Decompress data on GPU
The data is compressed with bitshuffle/LZ4.
Currently, the processing sequence is roughly
1. load raw data (from GPFS usually)
2. decompress on CPU (bitshuffle/LZ4 implementation from hdf5plugin)
3. send full frame on GPU
4. Perform AI
Now if a GPU decompressor is available, the processing sequence becomes
1. load raw data (from GPFS usually)
2. send raw data to GPU
3. decompress on GPU
4. Perform AI
We benefit from both sending raw data to GPU (10X less data) and (hopefully) decompressing on GPU (5X faster ?).
There are, however, two difficulties.
The first difficulty is to read raw data (instead of transparently-decompressed by hdf5plugin). This can be done as follows:
for i in range(ds.id.get_num_chunks()):
filter_mask, chunk = ds.id.read_direct_chunk(ds.id.get_chunk_info(i).chunk_offset)
The second difficulty is that the above code won't work for virtual datasets.

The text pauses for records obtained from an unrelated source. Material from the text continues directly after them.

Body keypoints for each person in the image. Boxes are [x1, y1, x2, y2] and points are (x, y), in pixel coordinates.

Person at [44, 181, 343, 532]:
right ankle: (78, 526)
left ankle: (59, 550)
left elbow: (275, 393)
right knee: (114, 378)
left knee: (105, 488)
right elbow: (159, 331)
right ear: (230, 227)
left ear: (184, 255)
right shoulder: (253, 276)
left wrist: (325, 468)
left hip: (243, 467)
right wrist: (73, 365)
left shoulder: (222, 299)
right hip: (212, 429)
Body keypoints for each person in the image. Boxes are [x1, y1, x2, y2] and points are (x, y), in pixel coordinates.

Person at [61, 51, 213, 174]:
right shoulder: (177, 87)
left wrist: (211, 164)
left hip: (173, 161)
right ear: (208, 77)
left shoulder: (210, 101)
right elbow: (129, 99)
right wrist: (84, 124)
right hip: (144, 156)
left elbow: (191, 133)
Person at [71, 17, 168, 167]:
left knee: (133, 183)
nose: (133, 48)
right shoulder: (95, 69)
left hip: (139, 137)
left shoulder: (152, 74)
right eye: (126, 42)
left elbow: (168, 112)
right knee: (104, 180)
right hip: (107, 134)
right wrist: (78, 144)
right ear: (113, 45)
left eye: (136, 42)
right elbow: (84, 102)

So the distribution of integration tasks has to be done on the scan????/pilatus_????.h5
files directly.
But StackIntegrator
is designed to process data from start_idx
and end_idx
, which is incompatible with direct chunk read. Only entry points like process_full_dataset()
should be used.
To do:
- Add a init parameter:
decompress_on_GPU
- browse the current dataset: list the virtual sources, for each chunk, get the path to the actual data.
- Add
load_data_raw
(see above snippet) - Add a
decompress_lz4
(using GPU decompressor) - Modify
process_full_dataset
Note that the original process_stack()
will be incompatible with decompress_on_GPU=True